# Stored items from a collection:
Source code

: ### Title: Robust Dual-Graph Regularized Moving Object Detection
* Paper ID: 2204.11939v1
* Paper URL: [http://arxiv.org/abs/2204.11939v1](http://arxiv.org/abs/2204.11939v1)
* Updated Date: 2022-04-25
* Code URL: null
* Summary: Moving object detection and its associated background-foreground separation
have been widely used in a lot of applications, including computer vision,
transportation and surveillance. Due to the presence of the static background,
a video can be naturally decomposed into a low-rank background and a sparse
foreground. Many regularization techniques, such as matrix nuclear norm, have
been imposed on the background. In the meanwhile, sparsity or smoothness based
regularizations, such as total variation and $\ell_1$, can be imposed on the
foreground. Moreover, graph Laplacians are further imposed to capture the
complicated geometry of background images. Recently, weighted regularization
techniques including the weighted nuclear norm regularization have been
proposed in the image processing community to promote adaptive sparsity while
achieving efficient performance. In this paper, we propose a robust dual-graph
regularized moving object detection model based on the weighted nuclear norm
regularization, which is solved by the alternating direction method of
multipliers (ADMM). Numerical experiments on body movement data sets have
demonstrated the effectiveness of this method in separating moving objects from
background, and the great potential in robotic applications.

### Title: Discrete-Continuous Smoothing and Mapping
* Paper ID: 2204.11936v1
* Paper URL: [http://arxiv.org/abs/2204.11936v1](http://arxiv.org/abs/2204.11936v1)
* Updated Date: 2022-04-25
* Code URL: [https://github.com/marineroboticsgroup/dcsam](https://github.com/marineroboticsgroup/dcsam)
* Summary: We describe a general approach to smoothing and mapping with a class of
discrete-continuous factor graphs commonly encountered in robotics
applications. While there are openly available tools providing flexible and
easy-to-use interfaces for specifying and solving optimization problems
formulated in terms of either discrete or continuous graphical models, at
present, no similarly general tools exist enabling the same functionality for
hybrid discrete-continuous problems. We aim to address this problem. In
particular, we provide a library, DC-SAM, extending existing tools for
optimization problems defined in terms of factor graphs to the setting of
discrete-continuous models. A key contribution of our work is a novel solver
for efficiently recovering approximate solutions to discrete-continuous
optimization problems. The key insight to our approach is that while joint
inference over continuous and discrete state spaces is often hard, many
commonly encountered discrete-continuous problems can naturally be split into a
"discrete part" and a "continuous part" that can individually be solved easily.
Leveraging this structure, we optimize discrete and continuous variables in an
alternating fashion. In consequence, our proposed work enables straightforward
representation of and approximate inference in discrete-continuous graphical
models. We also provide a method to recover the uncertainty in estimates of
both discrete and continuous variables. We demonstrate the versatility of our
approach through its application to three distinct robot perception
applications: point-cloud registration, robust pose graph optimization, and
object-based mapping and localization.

# EXERCISE BRIEF:
Lines from the first one above through the line containing "a video can" are to be retyped exactly, both included, and nothing more.

# PROBLEM SOLUTION:
Source code

: ### Title: Robust Dual-Graph Regularized Moving Object Detection
* Paper ID: 2204.11939v1
* Paper URL: [http://arxiv.org/abs/2204.11939v1](http://arxiv.org/abs/2204.11939v1)
* Updated Date: 2022-04-25
* Code URL: null
* Summary: Moving object detection and its associated background-foreground separation
have been widely used in a lot of applications, including computer vision,
transportation and surveillance. Due to the presence of the static background,
a video can be naturally decomposed into a low-rank background and a sparse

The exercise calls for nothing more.